▶

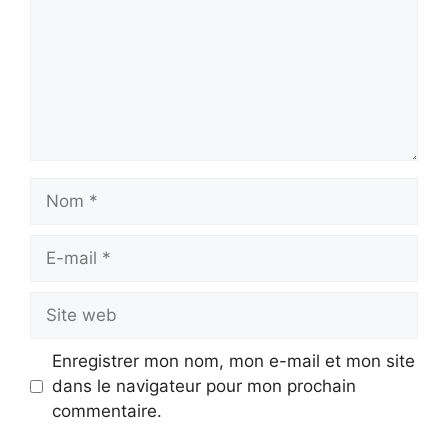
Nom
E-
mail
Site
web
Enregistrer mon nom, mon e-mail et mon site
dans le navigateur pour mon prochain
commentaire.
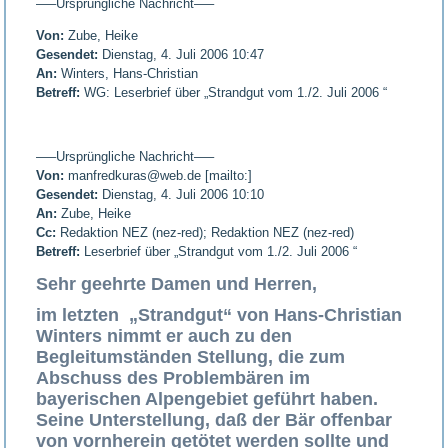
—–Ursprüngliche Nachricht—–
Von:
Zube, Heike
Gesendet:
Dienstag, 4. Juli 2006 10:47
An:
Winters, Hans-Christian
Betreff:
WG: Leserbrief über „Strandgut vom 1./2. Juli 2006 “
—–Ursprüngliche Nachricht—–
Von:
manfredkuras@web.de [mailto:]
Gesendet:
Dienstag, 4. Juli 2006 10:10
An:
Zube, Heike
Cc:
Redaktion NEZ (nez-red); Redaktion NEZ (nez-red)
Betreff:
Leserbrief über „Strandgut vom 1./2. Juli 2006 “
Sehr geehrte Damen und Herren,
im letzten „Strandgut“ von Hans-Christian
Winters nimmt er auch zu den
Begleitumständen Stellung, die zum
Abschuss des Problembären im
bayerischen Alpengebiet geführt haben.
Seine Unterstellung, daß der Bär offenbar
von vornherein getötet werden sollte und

◀
▶

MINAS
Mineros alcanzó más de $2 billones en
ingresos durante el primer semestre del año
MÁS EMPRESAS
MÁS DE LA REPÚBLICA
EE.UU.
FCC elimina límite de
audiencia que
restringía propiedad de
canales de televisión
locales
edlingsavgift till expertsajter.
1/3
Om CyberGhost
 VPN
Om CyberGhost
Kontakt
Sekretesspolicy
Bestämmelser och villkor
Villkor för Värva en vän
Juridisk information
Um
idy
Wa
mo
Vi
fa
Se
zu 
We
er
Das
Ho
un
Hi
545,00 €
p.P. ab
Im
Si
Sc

◀
▶

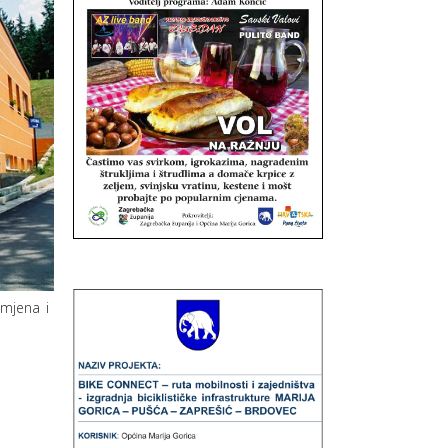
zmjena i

◀

Try it | Find every line in the data above that contains the word "Juli", and copy each one out. Case counts, so match capital and small letters exactly.

Exercise result |
Dienstag, 4. Juli 2006 10:47
WG: Leserbrief über „Strandgut vom 1./2. Juli 2006 “
Dienstag, 4. Juli 2006 10:10
Leserbrief über „Strandgut vom 1./2. Juli 2006 “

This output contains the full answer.